## WORK ORDER
Write out exactly the lines from the one containing "### **Backend Stack**" through the last line of the records below, both included, and leave out any pictures.

## LISTED ENTRIES
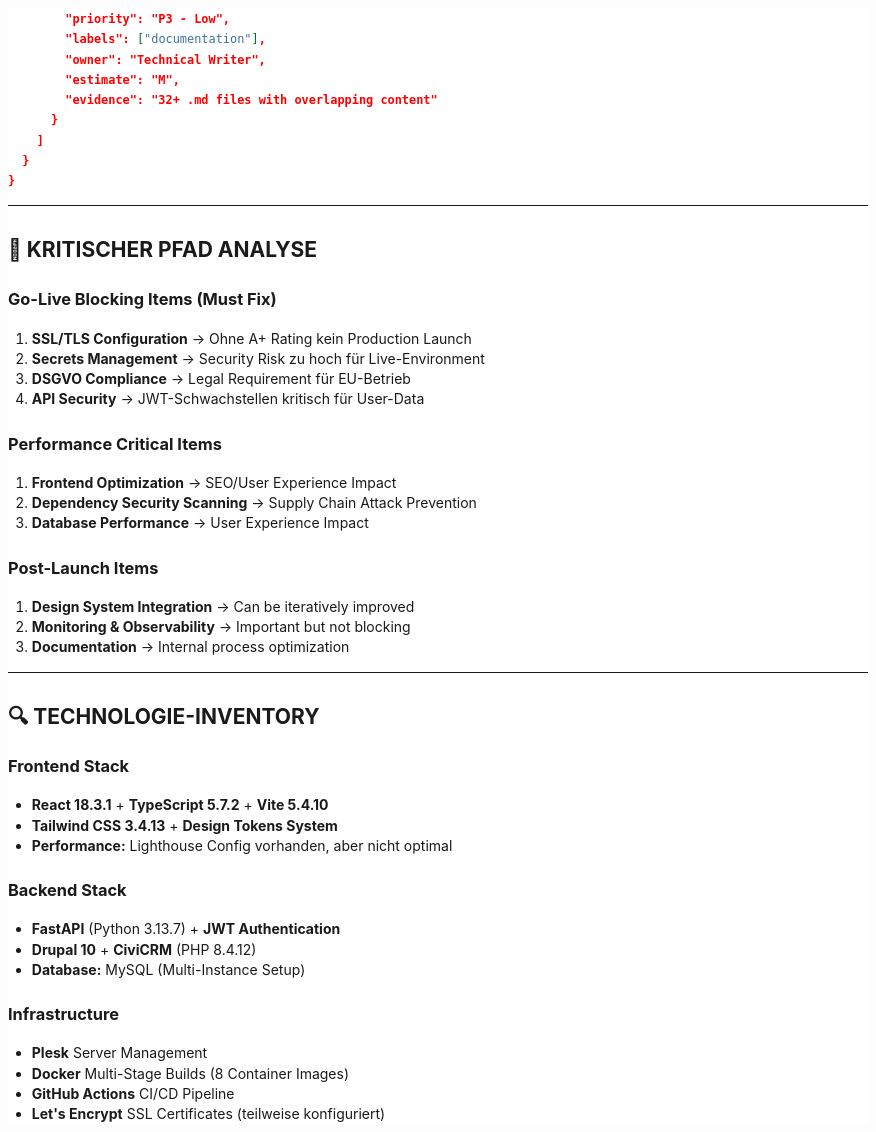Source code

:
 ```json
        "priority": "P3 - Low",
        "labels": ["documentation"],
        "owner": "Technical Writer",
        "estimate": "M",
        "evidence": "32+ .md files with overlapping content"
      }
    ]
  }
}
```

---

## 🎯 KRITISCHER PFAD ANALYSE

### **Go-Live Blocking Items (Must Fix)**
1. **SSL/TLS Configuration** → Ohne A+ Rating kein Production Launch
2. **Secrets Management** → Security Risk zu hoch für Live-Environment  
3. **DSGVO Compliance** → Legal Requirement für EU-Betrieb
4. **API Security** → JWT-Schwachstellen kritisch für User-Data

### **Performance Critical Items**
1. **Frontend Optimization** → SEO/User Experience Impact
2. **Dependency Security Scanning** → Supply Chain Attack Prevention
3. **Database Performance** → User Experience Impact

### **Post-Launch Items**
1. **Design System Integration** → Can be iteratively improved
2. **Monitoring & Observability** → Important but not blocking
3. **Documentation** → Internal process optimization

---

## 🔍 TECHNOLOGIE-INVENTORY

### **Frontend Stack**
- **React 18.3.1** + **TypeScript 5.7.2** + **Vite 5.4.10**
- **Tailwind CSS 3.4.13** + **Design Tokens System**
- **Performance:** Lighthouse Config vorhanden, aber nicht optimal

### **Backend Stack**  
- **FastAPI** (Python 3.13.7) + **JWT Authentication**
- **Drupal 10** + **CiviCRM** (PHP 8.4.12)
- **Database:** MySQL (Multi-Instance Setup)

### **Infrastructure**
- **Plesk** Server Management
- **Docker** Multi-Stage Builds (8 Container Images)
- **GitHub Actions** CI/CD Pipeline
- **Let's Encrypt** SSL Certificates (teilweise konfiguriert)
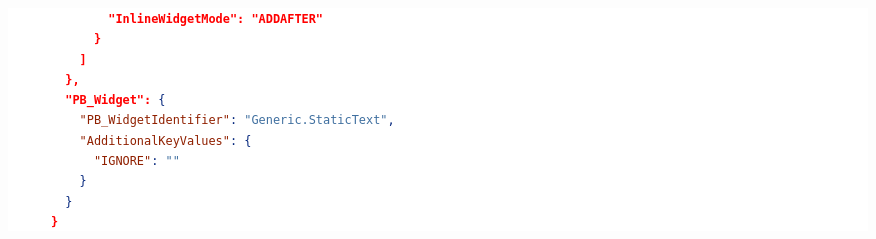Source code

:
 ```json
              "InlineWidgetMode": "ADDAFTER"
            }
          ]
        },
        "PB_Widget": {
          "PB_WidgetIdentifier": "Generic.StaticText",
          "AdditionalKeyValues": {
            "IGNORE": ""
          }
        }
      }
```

## SOLUTION
### **Backend Stack**  
- **FastAPI** (Python 3.13.7) + **JWT Authentication**
- **Drupal 10** + **CiviCRM** (PHP 8.4.12)
- **Database:** MySQL (Multi-Instance Setup)

### **Infrastructure**
- **Plesk** Server Management
- **Docker** Multi-Stage Builds (8 Container Images)
- **GitHub Actions** CI/CD Pipeline
- **Let's Encrypt** SSL Certificates (teilweise konfiguriert)
Source code

:
 ```json
              "InlineWidgetMode": "ADDAFTER"
            }
          ]
        },
        "PB_Widget": {
          "PB_WidgetIdentifier": "Generic.StaticText",
          "AdditionalKeyValues": {
            "IGNORE": ""
          }
        }
      }
```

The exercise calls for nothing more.